### 文書本文
========================================================================

Bad Acts and Guilty Minds 第3章 罪深き心 その1

Bad Acts and Guilty Minds: Conundrums of the Criminal Law (Studies in Crime & Justice)

Bad Acts and Guilty Minds: Conundrums of the Criminal Law (Studies in Crime & Justice)




第3章からは日本法でいう責任要素「故意・過失」を取り扱う.


ここでちょっと予習しておこう.


日本法ではこのような責任要素は故意と過失に大別され,基本的に法典化によって統一された理解がされている.
ところが英米法では判例法から成立したままであるために,それぞれの犯罪要件で様々に定義されているようだ.例えばintent, knowledge, willful, malice などと規定され,それぞれ異なる解釈があるようだ.故意は大きく「意図」と「認識」に分けて議論するのが通例であり,また故意と過失の中間のような「無謀」recklessnessと呼ばれる責任形態もある.なかなか法体系が異なると面白い.

========================================================================

### 記録情報
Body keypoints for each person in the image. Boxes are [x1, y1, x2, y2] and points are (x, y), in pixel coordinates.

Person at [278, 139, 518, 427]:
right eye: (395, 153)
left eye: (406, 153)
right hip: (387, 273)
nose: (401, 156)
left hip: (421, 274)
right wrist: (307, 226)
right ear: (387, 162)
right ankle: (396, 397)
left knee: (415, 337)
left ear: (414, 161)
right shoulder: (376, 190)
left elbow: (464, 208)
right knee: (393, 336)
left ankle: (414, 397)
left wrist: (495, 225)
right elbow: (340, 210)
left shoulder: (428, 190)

========================================================================

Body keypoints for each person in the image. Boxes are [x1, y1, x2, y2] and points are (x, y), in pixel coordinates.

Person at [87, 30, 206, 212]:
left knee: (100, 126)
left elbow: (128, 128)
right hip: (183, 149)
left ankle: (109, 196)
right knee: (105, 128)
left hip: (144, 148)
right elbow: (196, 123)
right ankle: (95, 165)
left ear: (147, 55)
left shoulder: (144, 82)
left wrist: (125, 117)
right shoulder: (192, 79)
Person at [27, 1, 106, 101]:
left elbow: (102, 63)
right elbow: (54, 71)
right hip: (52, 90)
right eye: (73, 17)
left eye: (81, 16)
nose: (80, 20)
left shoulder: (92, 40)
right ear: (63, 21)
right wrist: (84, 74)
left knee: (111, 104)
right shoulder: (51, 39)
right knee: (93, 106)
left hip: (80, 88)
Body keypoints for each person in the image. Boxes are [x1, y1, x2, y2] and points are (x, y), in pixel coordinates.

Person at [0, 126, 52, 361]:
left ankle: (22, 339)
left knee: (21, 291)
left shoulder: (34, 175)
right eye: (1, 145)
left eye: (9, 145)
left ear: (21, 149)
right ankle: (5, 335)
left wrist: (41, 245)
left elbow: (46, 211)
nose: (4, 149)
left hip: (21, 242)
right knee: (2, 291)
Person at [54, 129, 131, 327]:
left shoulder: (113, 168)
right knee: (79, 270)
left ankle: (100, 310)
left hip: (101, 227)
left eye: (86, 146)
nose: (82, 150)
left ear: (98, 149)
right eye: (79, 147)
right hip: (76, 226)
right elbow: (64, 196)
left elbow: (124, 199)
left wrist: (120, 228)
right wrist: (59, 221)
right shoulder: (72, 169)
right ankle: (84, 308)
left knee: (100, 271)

========================================================================

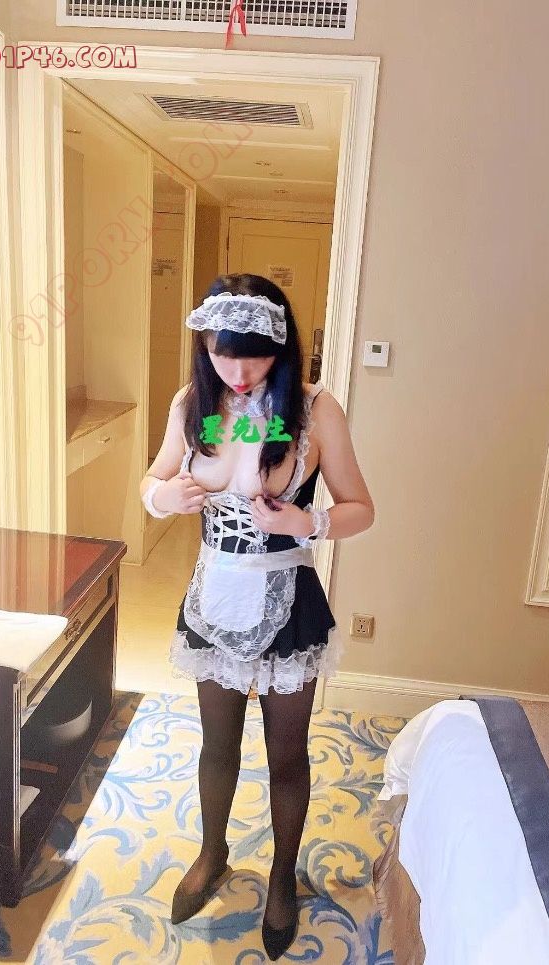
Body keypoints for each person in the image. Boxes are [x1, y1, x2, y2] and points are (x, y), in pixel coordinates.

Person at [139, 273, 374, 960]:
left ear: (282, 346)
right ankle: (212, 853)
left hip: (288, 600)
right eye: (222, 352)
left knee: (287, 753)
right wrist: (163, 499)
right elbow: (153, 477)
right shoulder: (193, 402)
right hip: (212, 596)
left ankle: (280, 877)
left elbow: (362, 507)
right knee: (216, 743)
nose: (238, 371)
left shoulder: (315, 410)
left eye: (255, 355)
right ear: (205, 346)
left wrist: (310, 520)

========================================================================

### 作業課題 A
刑法の責任要素についての文章から、次の問いに答えよ。
(i) 第3章で取り扱うのは、日本法でいう何か。
(ii) 英米法で故意は、通例どの二つに分けて議論されるか。
(iii) 故意と過失の中間のような責任形態は、何と呼ばれるか。
### 作業課題 B
英米法の責任要素についての文章の続きを、最後の文の後から書け。

### 作業結果 A
(i) 責任要素「故意・過失」
(ii) 「意図」と「認識」
(iii) 「無謀」(recklessness)

### 作業結果 B
とりあえずカッツが始めるケースは謀殺にかかるものなので謀殺も予習しておこう.


殺人に関する刑法は,英米と日本で異なる犯罪類型になっていることで有名だ.(もっとも殺人をたった1種の犯罪で処理するという日本の方が少数派のようだ.)
謀殺は予謀的な悪意が要求されている(もっとも英国ではこの意味は薄れたようだ).そして熟慮されあらかじめ計画されているものは多くの州で第1級謀殺と呼ばれさらに区別される.(なお強盗,放火などの重罪中の殺人も謀殺に含まれる:日本では強盗致死などになる)
故殺はかなり広い概念で,一過性の激情に駆られたもの,無謀になされたもの,重大な過失によるものなどが含まれる.(日本では最初の類型と2番目の類型の一部のみ殺人,それ以外は過失致死や傷害致死などとなるだろう)


さてカッツが本章の最初で問題にするのは,故意と錯誤に関する問題だ.


サルだと思って相手を殺したらそれは殺人ではない.では幽霊だと思って槍を突き出した場合はどうなのか.これは1947年にスーダンで生じた実例だ.この事例で裁判所は,被告はまず相手が「人」だと思ったが,その後迷信により「幽霊」と考えたに過ぎないとして有罪を言い渡した.3年後,邪悪な精霊だと思って相手を殺すという同じような事例が生じ,今度は裁判所は「人を殺す」という故意を否定し無罪だとした.
カッツによると後者の判例が通常引用され,「幽霊」だと思って相手を殺した場合には殺人に問われないという理解が一般的だという.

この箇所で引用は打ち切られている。